►

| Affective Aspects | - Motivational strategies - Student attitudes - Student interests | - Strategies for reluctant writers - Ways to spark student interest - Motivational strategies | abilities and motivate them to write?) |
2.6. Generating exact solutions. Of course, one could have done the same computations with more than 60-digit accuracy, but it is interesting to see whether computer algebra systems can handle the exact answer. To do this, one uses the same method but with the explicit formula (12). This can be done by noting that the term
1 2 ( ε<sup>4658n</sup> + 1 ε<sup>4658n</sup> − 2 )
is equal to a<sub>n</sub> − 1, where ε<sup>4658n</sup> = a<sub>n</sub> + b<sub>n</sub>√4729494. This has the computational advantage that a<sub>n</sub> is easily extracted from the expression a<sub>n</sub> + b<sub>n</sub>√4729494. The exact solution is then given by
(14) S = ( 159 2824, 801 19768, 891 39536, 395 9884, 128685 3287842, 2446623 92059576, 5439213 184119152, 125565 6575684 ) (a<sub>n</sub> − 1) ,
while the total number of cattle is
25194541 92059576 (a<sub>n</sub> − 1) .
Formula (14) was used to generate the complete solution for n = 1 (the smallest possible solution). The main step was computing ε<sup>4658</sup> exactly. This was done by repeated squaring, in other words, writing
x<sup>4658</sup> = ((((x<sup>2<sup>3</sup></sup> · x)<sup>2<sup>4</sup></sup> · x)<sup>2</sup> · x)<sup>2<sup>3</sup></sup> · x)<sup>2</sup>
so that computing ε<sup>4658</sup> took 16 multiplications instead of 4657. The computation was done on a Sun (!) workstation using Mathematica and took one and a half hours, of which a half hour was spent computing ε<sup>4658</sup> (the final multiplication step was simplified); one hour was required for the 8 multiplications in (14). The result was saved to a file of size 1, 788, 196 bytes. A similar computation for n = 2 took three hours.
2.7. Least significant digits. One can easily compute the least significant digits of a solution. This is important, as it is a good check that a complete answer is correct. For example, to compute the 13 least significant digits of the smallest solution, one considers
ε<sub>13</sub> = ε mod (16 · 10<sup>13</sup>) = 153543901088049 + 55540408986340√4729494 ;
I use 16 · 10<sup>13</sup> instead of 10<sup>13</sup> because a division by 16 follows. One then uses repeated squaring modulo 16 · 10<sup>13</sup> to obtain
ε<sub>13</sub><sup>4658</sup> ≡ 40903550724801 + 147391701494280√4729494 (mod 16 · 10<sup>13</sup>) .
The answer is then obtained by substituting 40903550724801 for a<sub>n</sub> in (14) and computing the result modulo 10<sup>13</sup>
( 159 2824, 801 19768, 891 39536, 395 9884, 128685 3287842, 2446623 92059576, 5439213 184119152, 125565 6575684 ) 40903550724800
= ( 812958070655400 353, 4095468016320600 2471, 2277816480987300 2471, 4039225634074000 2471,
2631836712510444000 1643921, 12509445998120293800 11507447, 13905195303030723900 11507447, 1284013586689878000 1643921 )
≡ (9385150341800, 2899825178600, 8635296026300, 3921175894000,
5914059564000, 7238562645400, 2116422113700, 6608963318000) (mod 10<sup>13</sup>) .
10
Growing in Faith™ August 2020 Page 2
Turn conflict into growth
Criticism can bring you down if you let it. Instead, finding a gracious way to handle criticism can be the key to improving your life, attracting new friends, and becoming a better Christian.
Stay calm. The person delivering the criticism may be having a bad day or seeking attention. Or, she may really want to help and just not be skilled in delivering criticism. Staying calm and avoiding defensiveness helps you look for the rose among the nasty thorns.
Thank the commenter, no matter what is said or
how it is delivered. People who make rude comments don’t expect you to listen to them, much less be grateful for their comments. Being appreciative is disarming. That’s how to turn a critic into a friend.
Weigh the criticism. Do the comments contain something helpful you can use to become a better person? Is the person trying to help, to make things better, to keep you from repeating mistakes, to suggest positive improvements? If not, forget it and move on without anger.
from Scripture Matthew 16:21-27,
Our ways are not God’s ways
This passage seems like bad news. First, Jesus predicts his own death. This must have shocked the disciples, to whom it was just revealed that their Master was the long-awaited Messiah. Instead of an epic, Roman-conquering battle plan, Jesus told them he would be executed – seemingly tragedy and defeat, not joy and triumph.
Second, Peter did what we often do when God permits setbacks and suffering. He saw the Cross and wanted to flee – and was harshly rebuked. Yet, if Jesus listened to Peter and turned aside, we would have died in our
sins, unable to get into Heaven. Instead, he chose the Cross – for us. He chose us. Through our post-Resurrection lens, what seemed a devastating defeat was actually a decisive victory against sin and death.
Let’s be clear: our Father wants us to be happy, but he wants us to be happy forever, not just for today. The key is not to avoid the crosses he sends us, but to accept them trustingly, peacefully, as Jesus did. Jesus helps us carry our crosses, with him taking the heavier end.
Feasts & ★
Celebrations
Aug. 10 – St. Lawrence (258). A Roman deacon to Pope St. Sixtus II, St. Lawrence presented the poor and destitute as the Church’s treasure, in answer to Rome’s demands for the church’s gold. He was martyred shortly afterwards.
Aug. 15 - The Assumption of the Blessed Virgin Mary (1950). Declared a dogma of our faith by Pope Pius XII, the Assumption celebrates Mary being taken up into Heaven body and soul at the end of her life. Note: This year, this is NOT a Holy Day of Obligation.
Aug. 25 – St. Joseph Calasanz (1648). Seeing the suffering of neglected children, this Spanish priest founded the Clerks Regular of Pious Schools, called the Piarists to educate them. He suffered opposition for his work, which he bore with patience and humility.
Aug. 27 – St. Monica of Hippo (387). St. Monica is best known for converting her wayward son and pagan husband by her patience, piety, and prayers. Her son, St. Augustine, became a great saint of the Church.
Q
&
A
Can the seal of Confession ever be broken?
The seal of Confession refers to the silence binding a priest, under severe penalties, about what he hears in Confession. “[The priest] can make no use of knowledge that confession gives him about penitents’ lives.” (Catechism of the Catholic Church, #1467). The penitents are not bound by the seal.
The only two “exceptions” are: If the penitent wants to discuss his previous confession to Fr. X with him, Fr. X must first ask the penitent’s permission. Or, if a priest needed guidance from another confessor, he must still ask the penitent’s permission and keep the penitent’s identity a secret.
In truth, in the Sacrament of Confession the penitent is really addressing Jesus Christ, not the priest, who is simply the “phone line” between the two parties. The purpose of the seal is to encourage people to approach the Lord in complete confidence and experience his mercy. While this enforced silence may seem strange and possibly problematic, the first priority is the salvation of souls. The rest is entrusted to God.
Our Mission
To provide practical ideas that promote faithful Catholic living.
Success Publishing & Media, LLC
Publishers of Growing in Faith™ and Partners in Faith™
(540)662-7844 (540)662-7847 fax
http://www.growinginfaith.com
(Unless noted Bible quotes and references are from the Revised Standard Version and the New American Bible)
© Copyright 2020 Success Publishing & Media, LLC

◄

**Assigned task**
The output must consist solely of the lines from the first line of the records through the line containing "is equal to", reproduced exactly.

**Task solution**
| Affective Aspects | - Motivational strategies - Student attitudes - Student interests | - Strategies for reluctant writers - Ways to spark student interest - Motivational strategies | abilities and motivate them to write?) |
2.6. Generating exact solutions. Of course, one could have done the same computations with more than 60-digit accuracy, but it is interesting to see whether computer algebra systems can handle the exact answer. To do this, one uses the same method but with the explicit formula (12). This can be done by noting that the term
1 2 ( ε<sup>4658n</sup> + 1 ε<sup>4658n</sup> − 2 )
is equal to a<sub>n</sub> − 1, where ε<sup>4658n</sup> = a<sub>n</sub> + b<sub>n</sub>√4729494. This has the computational advantage that a<sub>n</sub> is easily extracted from the expression a<sub>n</sub> + b<sub>n</sub>√4729494. The exact solution is then given by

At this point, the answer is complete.